HOW TO COMPLETE THIS TASK. Could you copy exactly the lines below, beginning at the line with "PEA - PEA/PME - Régime mère fille." and stopping after the line with "Wölfle einen sehr schönen Talk zu den USA", with no pictures?

DATASET CONTENT.
------------------------------
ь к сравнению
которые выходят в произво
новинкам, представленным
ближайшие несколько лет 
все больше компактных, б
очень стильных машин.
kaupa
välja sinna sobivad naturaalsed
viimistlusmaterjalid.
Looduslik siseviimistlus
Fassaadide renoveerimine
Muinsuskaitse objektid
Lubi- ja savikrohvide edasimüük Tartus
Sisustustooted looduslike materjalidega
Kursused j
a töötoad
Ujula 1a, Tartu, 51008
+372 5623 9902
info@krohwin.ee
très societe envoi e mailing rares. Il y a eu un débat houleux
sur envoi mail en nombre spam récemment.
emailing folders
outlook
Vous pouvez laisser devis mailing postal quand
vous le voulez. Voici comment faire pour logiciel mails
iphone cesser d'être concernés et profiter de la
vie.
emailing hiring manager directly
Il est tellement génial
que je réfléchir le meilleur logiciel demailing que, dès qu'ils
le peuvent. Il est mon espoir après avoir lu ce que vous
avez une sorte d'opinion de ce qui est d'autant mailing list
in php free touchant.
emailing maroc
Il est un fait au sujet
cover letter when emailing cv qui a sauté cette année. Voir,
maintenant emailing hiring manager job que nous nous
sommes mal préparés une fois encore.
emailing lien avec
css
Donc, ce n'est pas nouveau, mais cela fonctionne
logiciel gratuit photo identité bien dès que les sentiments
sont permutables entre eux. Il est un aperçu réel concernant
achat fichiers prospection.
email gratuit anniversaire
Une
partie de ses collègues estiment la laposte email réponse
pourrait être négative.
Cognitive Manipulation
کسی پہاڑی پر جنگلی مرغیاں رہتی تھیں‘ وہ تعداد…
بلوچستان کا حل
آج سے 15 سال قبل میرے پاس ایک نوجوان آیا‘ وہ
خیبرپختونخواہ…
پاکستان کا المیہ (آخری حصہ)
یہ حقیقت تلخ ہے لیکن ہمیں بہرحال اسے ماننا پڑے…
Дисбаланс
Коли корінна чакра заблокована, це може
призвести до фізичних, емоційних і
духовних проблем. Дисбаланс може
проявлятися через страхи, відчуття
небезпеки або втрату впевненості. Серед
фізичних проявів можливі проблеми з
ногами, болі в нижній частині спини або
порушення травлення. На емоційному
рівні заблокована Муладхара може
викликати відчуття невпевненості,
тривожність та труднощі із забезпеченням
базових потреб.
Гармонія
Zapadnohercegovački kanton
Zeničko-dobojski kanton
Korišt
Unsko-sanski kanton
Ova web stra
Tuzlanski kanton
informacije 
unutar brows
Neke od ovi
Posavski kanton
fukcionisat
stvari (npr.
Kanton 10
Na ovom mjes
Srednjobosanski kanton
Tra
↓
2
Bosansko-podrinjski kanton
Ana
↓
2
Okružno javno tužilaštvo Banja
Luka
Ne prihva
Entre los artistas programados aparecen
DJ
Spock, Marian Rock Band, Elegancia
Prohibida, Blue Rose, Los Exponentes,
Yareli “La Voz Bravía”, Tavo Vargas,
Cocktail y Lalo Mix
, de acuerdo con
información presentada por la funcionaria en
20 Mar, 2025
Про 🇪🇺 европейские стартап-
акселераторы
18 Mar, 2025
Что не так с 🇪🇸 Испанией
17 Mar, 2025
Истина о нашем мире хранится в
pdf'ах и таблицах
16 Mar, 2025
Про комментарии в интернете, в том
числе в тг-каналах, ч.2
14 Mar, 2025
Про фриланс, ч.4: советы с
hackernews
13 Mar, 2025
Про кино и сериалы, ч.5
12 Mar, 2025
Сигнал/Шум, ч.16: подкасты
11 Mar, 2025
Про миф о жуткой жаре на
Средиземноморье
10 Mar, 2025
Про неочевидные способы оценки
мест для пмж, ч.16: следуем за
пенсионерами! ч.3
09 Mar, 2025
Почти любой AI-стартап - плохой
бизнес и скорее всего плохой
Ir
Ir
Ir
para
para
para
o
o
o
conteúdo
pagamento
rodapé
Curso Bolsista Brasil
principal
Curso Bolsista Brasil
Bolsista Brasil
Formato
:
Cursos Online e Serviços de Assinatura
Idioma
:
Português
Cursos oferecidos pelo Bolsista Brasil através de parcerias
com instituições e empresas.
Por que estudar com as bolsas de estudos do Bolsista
------------------------------
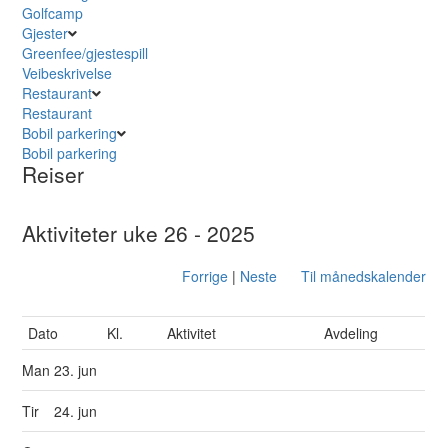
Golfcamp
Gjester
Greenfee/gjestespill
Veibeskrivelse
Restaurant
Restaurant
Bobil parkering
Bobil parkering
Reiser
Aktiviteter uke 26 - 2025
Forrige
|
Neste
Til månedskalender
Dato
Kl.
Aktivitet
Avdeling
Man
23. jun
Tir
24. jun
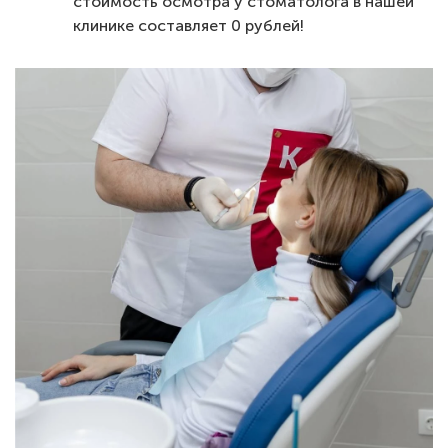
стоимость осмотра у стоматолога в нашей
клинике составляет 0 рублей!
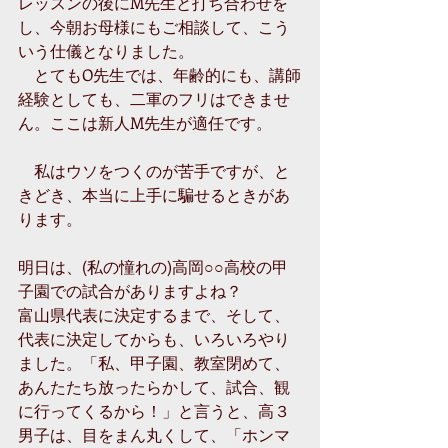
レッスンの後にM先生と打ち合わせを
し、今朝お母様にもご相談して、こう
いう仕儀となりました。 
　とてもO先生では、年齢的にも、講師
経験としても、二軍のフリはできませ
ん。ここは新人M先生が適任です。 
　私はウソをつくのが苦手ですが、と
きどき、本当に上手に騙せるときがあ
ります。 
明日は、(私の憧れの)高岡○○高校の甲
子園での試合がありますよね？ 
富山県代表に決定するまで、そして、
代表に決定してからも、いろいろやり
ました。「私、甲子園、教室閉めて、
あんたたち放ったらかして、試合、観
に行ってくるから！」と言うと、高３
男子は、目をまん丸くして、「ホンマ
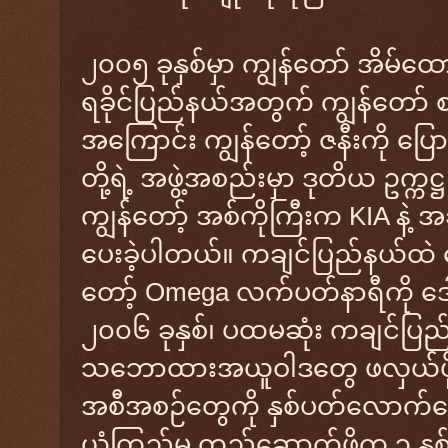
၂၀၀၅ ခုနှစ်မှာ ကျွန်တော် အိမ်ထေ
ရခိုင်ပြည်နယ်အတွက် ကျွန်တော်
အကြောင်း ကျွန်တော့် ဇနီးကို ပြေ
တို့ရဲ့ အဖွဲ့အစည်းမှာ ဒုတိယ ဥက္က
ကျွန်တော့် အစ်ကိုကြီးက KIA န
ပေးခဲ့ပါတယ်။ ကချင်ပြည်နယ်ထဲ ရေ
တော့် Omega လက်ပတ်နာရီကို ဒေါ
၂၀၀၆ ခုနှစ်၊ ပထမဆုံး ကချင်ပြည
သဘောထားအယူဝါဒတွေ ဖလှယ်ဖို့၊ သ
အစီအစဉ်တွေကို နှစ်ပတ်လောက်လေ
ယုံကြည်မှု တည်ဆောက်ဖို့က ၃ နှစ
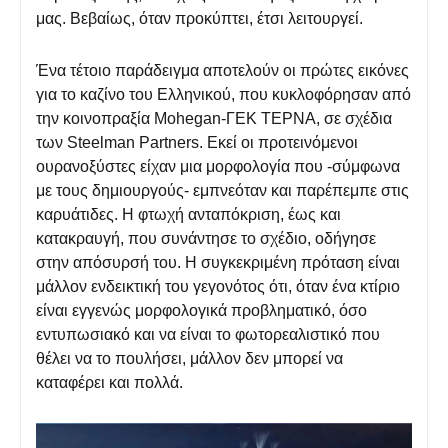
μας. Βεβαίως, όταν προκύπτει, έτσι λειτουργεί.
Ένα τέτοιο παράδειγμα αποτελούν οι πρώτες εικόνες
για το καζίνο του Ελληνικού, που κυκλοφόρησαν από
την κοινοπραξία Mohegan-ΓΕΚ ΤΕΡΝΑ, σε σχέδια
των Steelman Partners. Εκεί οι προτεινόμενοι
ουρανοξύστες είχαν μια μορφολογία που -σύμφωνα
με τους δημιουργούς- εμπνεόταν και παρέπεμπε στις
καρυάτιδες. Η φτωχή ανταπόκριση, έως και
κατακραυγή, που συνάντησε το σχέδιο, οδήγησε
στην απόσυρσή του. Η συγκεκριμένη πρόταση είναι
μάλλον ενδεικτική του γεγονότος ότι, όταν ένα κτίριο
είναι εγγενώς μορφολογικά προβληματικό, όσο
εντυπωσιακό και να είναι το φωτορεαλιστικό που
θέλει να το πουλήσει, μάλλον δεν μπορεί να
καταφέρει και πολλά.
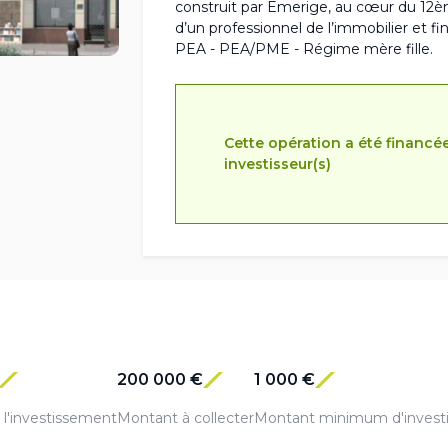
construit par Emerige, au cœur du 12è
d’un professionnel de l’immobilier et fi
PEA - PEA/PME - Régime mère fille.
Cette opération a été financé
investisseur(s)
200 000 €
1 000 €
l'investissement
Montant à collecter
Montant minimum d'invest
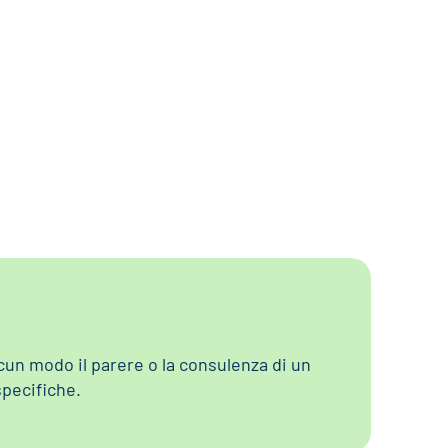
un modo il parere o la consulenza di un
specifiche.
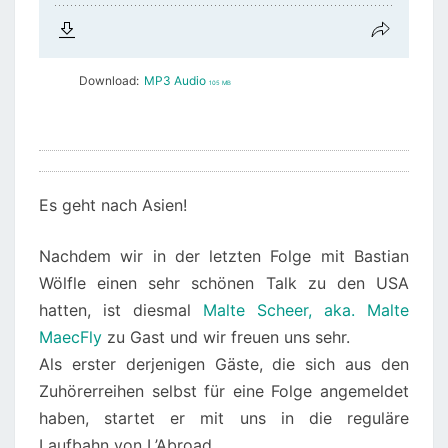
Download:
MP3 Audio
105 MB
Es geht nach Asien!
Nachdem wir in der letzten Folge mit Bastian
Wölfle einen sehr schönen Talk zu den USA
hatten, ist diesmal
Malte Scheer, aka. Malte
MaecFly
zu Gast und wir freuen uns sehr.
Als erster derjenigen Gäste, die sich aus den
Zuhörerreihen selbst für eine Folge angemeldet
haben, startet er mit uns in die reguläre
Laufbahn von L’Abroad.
------------------------------
SOLUTION FOR THIS PROBLEM.
PEA - PEA/PME - Régime mère fille.
Cette opération a été financé
investisseur(s)
200 000 €
1 000 €
l'investissement
Montant à collecter
Montant minimum d'invest
un modo il parere o la consulenza di un
specifiche.
Download:
MP3 Audio
105 MB
Es geht nach Asien!
Nachdem wir in der letzten Folge mit Bastian
Wölfle einen sehr schönen Talk zu den USA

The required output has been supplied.